INFORMATION PROVIDED =>
##########

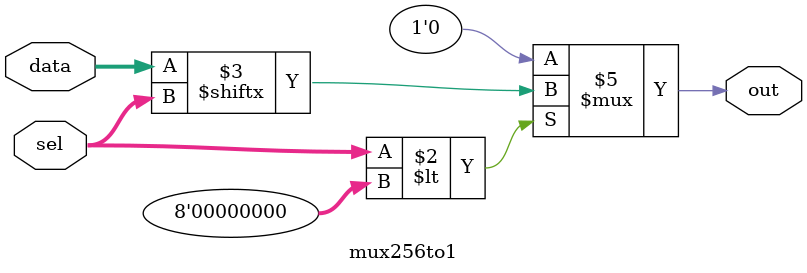
<source format=sv>
module mux256to1 (
    input logic [255:0] data,
    input logic [7:0] sel,
    output logic out
);

    always @(*) begin
        if (sel < 8'd256) begin
            out = data[sel];
        end else begin
            out = 1'b0; // Define behavior for out-of-range 'sel' values
        end
    end

endmodule
</source>
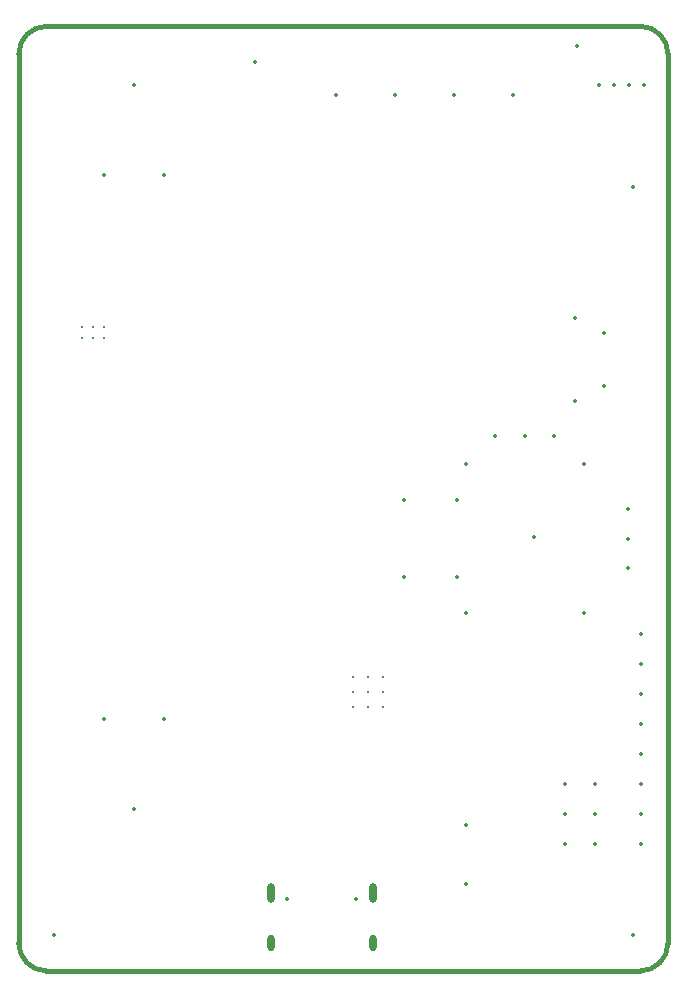
<source format=gko>
%TF.GenerationSoftware,KiCad,Pcbnew,8.0.6*%
%TF.CreationDate,2024-11-28T22:24:40+00:00*%
%TF.ProjectId,StepUp,53746570-5570-42e6-9b69-6361645f7063,v0.1*%
%TF.SameCoordinates,Original*%
%TF.FileFunction,Profile,NP*%
%FSLAX46Y46*%
G04 Gerber Fmt 4.6, Leading zero omitted, Abs format (unit mm)*
G04 Created by KiCad (PCBNEW 8.0.6) date 2024-11-28 22:24:40*
%MOMM*%
%LPD*%
G01*
G04 APERTURE LIST*
%TA.AperFunction,Profile*%
%ADD10C,0.400000*%
%TD*%
%ADD11C,0.350000*%
%ADD12O,0.600000X1.700000*%
%ADD13O,0.600000X1.400000*%
%ADD14C,0.300000*%
G04 APERTURE END LIST*
D10*
X56411701Y-52461701D02*
X56411701Y-127738299D01*
X58761701Y-130088299D02*
X109038299Y-130088299D01*
X56411701Y-52461701D02*
G75*
G02*
X58761701Y-50111701I2349999J1D01*
G01*
X111388299Y-52461701D02*
X111388299Y-127738299D01*
X111388299Y-127738299D02*
G75*
G02*
X109038299Y-130088299I-2349999J-1D01*
G01*
X58761701Y-130088299D02*
G75*
G02*
X56411701Y-127738299I-1J2349999D01*
G01*
X58761701Y-50111701D02*
X109038299Y-50111701D01*
X109038299Y-50111701D02*
G75*
G02*
X111388299Y-52461701I1J-2349999D01*
G01*
D11*
X79168000Y-124025000D03*
X84948000Y-124025000D03*
D12*
X77738000Y-123525000D03*
D13*
X77738000Y-127705000D03*
D12*
X86378000Y-123525000D03*
D13*
X86378000Y-127705000D03*
D14*
X84730000Y-107774000D03*
X86005000Y-107774000D03*
X87280000Y-107774000D03*
X84730000Y-106499000D03*
X86005000Y-106499000D03*
X87280000Y-106499000D03*
X84730000Y-105224000D03*
X86005000Y-105224000D03*
X87280000Y-105224000D03*
X61761000Y-76530000D03*
X62711000Y-76530000D03*
X63661000Y-76530000D03*
X61761000Y-75530000D03*
X62711000Y-75530000D03*
X63661000Y-75530000D03*
D11*
X103650000Y-51750000D03*
X59411701Y-127088299D03*
X100000000Y-93350000D03*
X76450000Y-53100000D03*
X108388299Y-127088299D03*
X108400000Y-63700000D03*
X106005000Y-76100000D03*
X106005000Y-80600000D03*
X103515000Y-74845000D03*
X103515000Y-81855000D03*
X94300000Y-122700000D03*
X94300000Y-117700000D03*
X108000000Y-91000000D03*
X108000000Y-93500000D03*
X108000000Y-96000000D03*
X96770000Y-84770000D03*
X99270000Y-84770000D03*
X101770000Y-84770000D03*
X93520000Y-96750000D03*
X93520000Y-90250000D03*
X89020000Y-96750000D03*
X89020000Y-90250000D03*
X104270000Y-87175000D03*
X104270000Y-99825000D03*
X94270000Y-99825000D03*
X94270000Y-87175000D03*
X105500000Y-55100000D03*
X106770000Y-55100000D03*
X108040000Y-55100000D03*
X109310000Y-55100000D03*
X83300000Y-55950000D03*
X88300000Y-55950000D03*
X93300000Y-55950000D03*
X98300000Y-55950000D03*
X68698000Y-108720000D03*
X63618000Y-108720000D03*
X66158000Y-116340000D03*
X102700000Y-119340000D03*
X105240000Y-119340000D03*
X102700000Y-116800000D03*
X105240000Y-116800000D03*
X102700000Y-114260000D03*
X105240000Y-114260000D03*
X63618000Y-62720000D03*
X68698000Y-62720000D03*
X66158000Y-55100000D03*
X109100000Y-119350000D03*
X109100000Y-116810000D03*
X109100000Y-114270000D03*
X109100000Y-111730000D03*
X109100000Y-109190000D03*
X109100000Y-106650000D03*
X109100000Y-104110000D03*
X109100000Y-101570000D03*
M02*

</source>
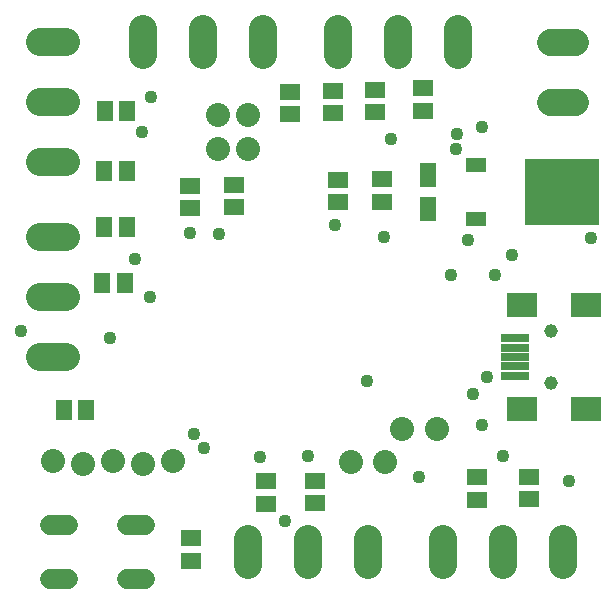
<source format=gbs>
G75*
%MOIN*%
%OFA0B0*%
%FSLAX24Y24*%
%IPPOS*%
%LPD*%
%AMOC8*
5,1,8,0,0,1.08239X$1,22.5*
%
%ADD10R,0.2501X0.2186*%
%ADD11R,0.0690X0.0454*%
%ADD12C,0.0946*%
%ADD13C,0.0800*%
%ADD14R,0.0572X0.0690*%
%ADD15R,0.0651X0.0572*%
%ADD16C,0.0660*%
%ADD17R,0.1005X0.0847*%
%ADD18R,0.0969X0.0257*%
%ADD19C,0.0454*%
%ADD20R,0.0690X0.0572*%
%ADD21C,0.0887*%
%ADD22R,0.0532X0.0847*%
%ADD23C,0.0436*%
D10*
X021046Y017772D03*
D11*
X018172Y016875D03*
X018172Y018670D03*
D12*
X017562Y022329D02*
X017562Y023215D01*
X015562Y023215D02*
X015562Y022329D01*
X013562Y022329D02*
X013562Y023215D01*
X011062Y023215D02*
X011062Y022329D01*
X009062Y022329D02*
X009062Y023215D01*
X007062Y023215D02*
X007062Y022329D01*
X004505Y022772D02*
X003619Y022772D01*
X003619Y020772D02*
X004505Y020772D01*
X004505Y018772D02*
X003619Y018772D01*
X003619Y016272D02*
X004505Y016272D01*
X004505Y014272D02*
X003619Y014272D01*
X003619Y012272D02*
X004505Y012272D01*
X010562Y006215D02*
X010562Y005329D01*
X012562Y005329D02*
X012562Y006215D01*
X014562Y006215D02*
X014562Y005329D01*
X017062Y005329D02*
X017062Y006215D01*
X019062Y006215D02*
X019062Y005329D01*
X021062Y005329D02*
X021062Y006215D01*
D13*
X016856Y009871D03*
X015716Y009871D03*
X015132Y008772D03*
X013992Y008772D03*
X008062Y008822D03*
X007062Y008722D03*
X006062Y008822D03*
X005062Y008722D03*
X004062Y008822D03*
X009562Y019202D03*
X010562Y019202D03*
X010562Y020342D03*
X009562Y020342D03*
D14*
X006533Y020466D03*
X005785Y020466D03*
X005779Y018477D03*
X006527Y018477D03*
X006529Y016596D03*
X005781Y016596D03*
X005705Y014749D03*
X006453Y014749D03*
X005173Y010516D03*
X004425Y010516D03*
D15*
X008655Y006231D03*
X008655Y005483D03*
X013559Y017442D03*
X013559Y018190D03*
X015040Y018199D03*
X015040Y017451D03*
D16*
X004582Y004882D02*
X003982Y004882D01*
X003982Y006662D02*
X004582Y006662D01*
X006542Y006662D02*
X007142Y006662D01*
X007142Y004882D02*
X006542Y004882D01*
D17*
X019684Y010540D03*
X021849Y010540D03*
X021849Y014005D03*
X019684Y014005D03*
D18*
X019462Y012902D03*
X019462Y012587D03*
X019462Y012272D03*
X019462Y011957D03*
X019462Y011642D03*
D19*
X020668Y011406D03*
X020668Y013138D03*
D20*
X019938Y008275D03*
X019938Y007527D03*
X018209Y007513D03*
X018209Y008261D03*
X012789Y008140D03*
X012789Y007392D03*
X011159Y007377D03*
X011159Y008125D03*
X010092Y017265D03*
X010092Y018013D03*
X008624Y017986D03*
X008624Y017238D03*
X011953Y020366D03*
X011953Y021114D03*
X013408Y021141D03*
X013408Y020392D03*
X014804Y020441D03*
X014804Y021189D03*
X016416Y021224D03*
X016416Y020476D03*
D21*
X020649Y020772D02*
X021475Y020772D01*
X021475Y022772D02*
X020649Y022772D01*
D22*
X016562Y018324D03*
X016562Y017221D03*
D23*
X017912Y016172D03*
X017331Y015001D03*
X018789Y015001D03*
X019351Y015689D03*
X021994Y016248D03*
X018374Y019932D03*
X017546Y019717D03*
X017486Y019205D03*
X015323Y019533D03*
X013461Y016666D03*
X015094Y016275D03*
X018529Y011622D03*
X018068Y011044D03*
X018359Y010009D03*
X019059Y008982D03*
X021272Y008135D03*
X016266Y008263D03*
X014547Y011459D03*
X012565Y008963D03*
X010978Y008951D03*
X009092Y009239D03*
X008767Y009700D03*
X011793Y006797D03*
X005960Y012906D03*
X007310Y014263D03*
X006787Y015545D03*
X008621Y016413D03*
X009587Y016378D03*
X007034Y019774D03*
X007320Y020926D03*
X003007Y013154D03*
M02*

</source>
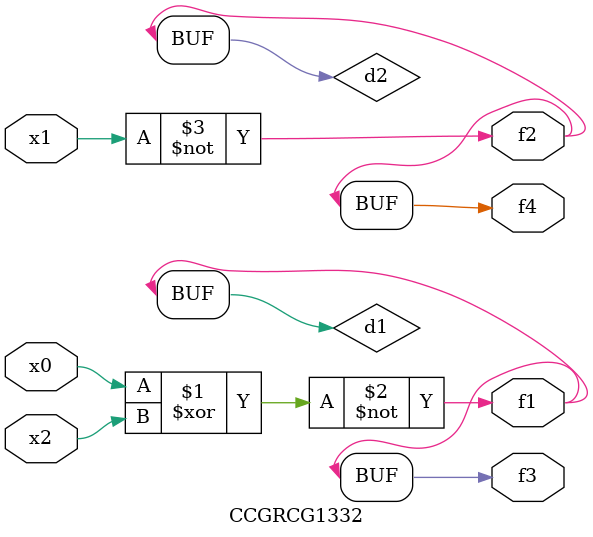
<source format=v>
module CCGRCG1332(
	input x0, x1, x2,
	output f1, f2, f3, f4
);

	wire d1, d2, d3;

	xnor (d1, x0, x2);
	nand (d2, x1);
	nor (d3, x1, x2);
	assign f1 = d1;
	assign f2 = d2;
	assign f3 = d1;
	assign f4 = d2;
endmodule

</source>
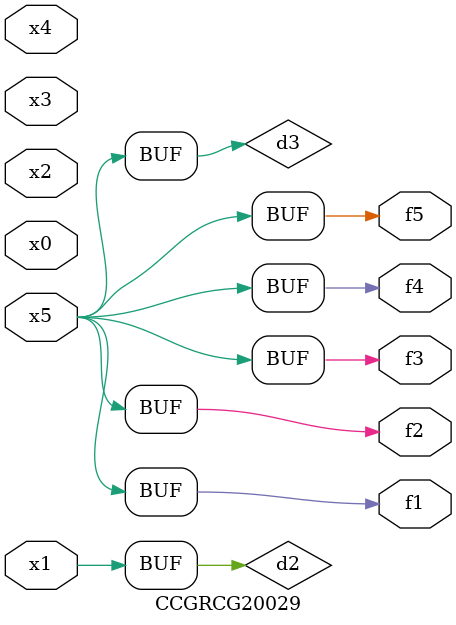
<source format=v>
module CCGRCG20029(
	input x0, x1, x2, x3, x4, x5,
	output f1, f2, f3, f4, f5
);

	wire d1, d2, d3;

	not (d1, x5);
	or (d2, x1);
	xnor (d3, d1);
	assign f1 = d3;
	assign f2 = d3;
	assign f3 = d3;
	assign f4 = d3;
	assign f5 = d3;
endmodule

</source>
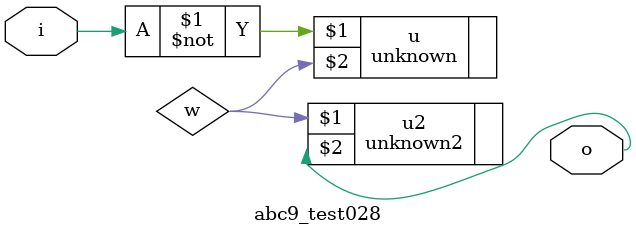
<source format=v>
module abc9_test027(output reg o);
initial o = 1'b0;
always @*
    o <= ~o;
endmodule

module abc9_test028(input i, output o);
wire w;
unknown u(~i, w);
unknown2 u2(w, o);
endmodule

</source>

##########

WORK REQUIRED =>
Reproduce verbatim the lines above, from the line with "X94270000Y-99825000D03*" through the line with "X109100000Y-104110000D03*".

FINAL ANSWER =>
X94270000Y-99825000D03*
X94270000Y-87175000D03*
X105500000Y-55100000D03*
X106770000Y-55100000D03*
X108040000Y-55100000D03*
X109310000Y-55100000D03*
X83300000Y-55950000D03*
X88300000Y-55950000D03*
X93300000Y-55950000D03*
X98300000Y-55950000D03*
X68698000Y-108720000D03*
X63618000Y-108720000D03*
X66158000Y-116340000D03*
X102700000Y-119340000D03*
X105240000Y-119340000D03*
X102700000Y-116800000D03*
X105240000Y-116800000D03*
X102700000Y-114260000D03*
X105240000Y-114260000D03*
X63618000Y-62720000D03*
X68698000Y-62720000D03*
X66158000Y-55100000D03*
X109100000Y-119350000D03*
X109100000Y-116810000D03*
X109100000Y-114270000D03*
X109100000Y-111730000D03*
X109100000Y-109190000D03*
X109100000Y-106650000D03*
X109100000Y-104110000D03*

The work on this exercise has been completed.